A Rose by any other Name...


What's in a name, you say?

In Kalimpong I overheard a little girl complaining about the name of the mountain to her father.

"What kind of name is Kanchenjungha? I don't like it."

"And what do you think the mountain should be named?"

"Megha Mountain. Because it touches the clouds."

A while later, as her parents called after her, I realized she had given the mountain her own name. We were leaving, so I didn't get around to asking them, but I have questions.

Did she mean to claim the world as her own, or did she want to become the world? Or did she, as a child, recognize that she was, in fact the world- she was the mountain in the horizon and the clouds kissing its snowy peaks?

Kanchenjungha is a Tibetan name, by the way, meaning 'the five treasures of the snow', named after its five high peaks. The mountain is worshipped by the people of Darjeeling and Sikkim.

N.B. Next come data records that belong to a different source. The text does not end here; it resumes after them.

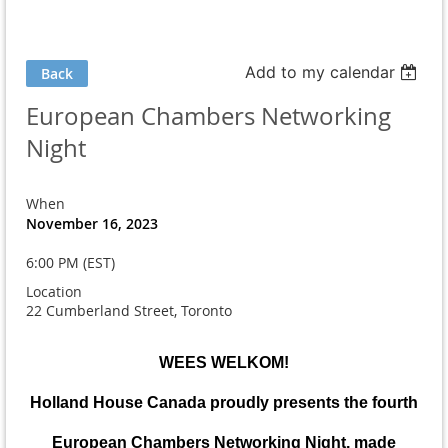
Add to my calendar
Back
European Chambers Networking
Night
When
November 16, 2023
6:00 PM (EST)
Location
22 Cumberland Street, Toronto
WEES WELKOM!
Holland House Canada proudly presents the fourth
European Chambers Networking Night, made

And mankind has long worshipped the immensity and beauty in the world, recognizing the divine in it.

And the other day, a woman ranted on the internet, and hoped that God would destroy Allah. And I wondered what would happen if the Universe committed suicide- if the world would suddenly implode and we would all simply cease to be? For if the kid was right, and Blake was right, the divine is in the world, and the world is in us, and we are the divine.

And we shrink ourselves into narrow nomenclatures and hate ourselves and slowly, slowly kill ourselves. And the majestic mountain calls, and we are blinded by the fog.